Single by the Brilliant Green

from the album Terra 2001
- B-side: "Funny Girlfriend!!"
- Released: August 18, 1999 October 1, 2000 (reissue)
- Recorded: 1999
- Genre: J-pop
- Length: 6:23
- Label: Sony Music Records Defstar Records (reissue)
- Songwriter(s): Tomoko Kawase, Shunsaku Okuda
- Producer(s): Shunsaku Okuda

The Brilliant Green singles chronology
| "Nagai Tameiki no Youni" (1999) | "Ai no Ai no Hoshi" (1999) | "Call My Name" (1999) |

Music video
- "Ai no Ai no Hoshi" on YouTube

= Ai no Ai no Hoshi =

1999 single by the Brilliant Green

"Ai no Ai no Hoshi" (愛の♥愛の星) is the Brilliant Green's seventh single, released on August 18, 1999, by Sony Music Records, and reissued on October 1, 2000, by Defstar Records. It peaked at #9 on the Oricon Singles Chart.

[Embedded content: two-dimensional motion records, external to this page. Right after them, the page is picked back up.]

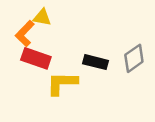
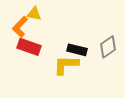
yellow L-shape: (62, 83) -> (66, 65), moved

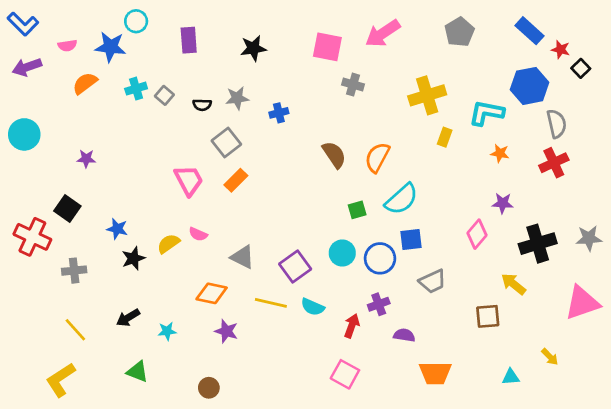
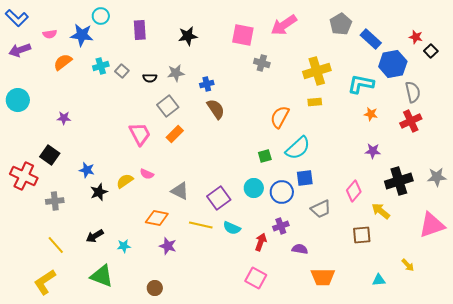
blue rectangle: (530, 31) -> (371, 39), moved
yellow rectangle: (445, 137) -> (315, 102), moved, turned 64
brown semicircle: (334, 155) -> (216, 109), moved
pink diamond: (477, 234) -> (354, 191), moved
green triangle: (137, 372) -> (102, 276), size x1.4

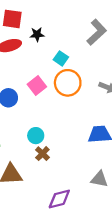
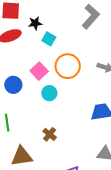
cyan square: (61, 58) -> (49, 39), moved
cyan circle: (36, 136) -> (49, 93), moved

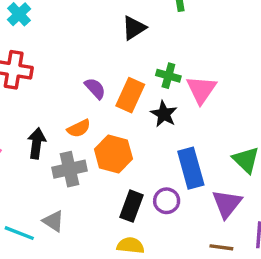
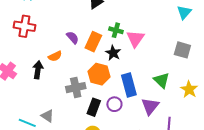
orange semicircle: (79, 128) -> (55, 56), moved
orange hexagon: (113, 154) -> (99, 74), moved
gray cross: (70, 169) -> (76, 88), moved

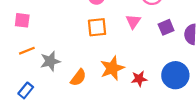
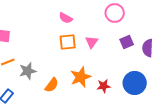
pink triangle: (133, 21) -> (92, 42), moved

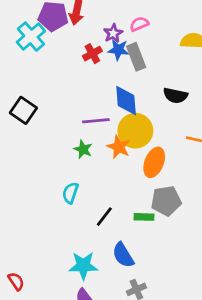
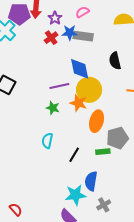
purple star: (113, 33) -> (55, 18), moved
gray rectangle: (136, 57) -> (83, 36), turned -54
black semicircle: (175, 96) -> (115, 61), turned 72
orange ellipse: (154, 162) -> (97, 121), moved
blue semicircle: (123, 255) -> (91, 181), turned 48
cyan star: (83, 266) -> (75, 195), moved

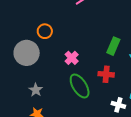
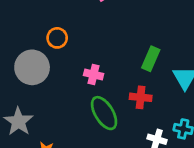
pink cross: (72, 58) -> (94, 75), turned -32
gray star: (36, 90) -> (18, 121), moved, size x1.5

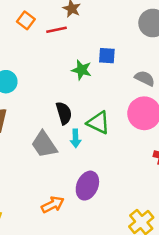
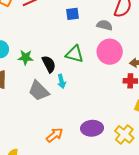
green star: (82, 70) -> (26, 57), moved
green triangle: (98, 123) -> (75, 54), moved
purple ellipse: (87, 186) -> (92, 128), moved, turned 75

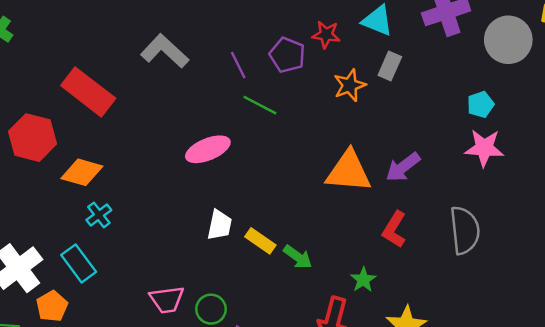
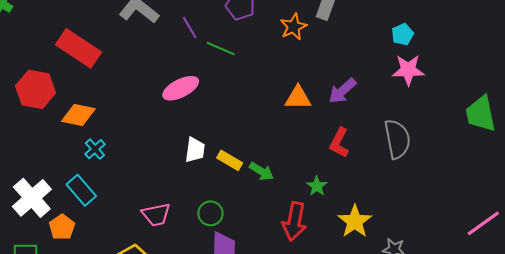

The song also appears on the band's compilation album, Complete Single Collection '97–'08 (2008).

==Track listing==

| No. | Title | Length |
|---|---|---|
| 1. | "Ai no Ai no Hoshi" (愛の♥愛の星, Star of Love) | 3:51 |
| 2. | "Funny Girlfriend!!" | 2:32 |
| Total length: |  | 6:23 |

==Cover versions==
- The song was covered by Tommy february^{6} and appeared as a B-side on her 2013 single "Be My Valentine (Lovely Valentine's Day)". The cover also appeared on her 2013 album Tommy Candy Shop Sugar Me.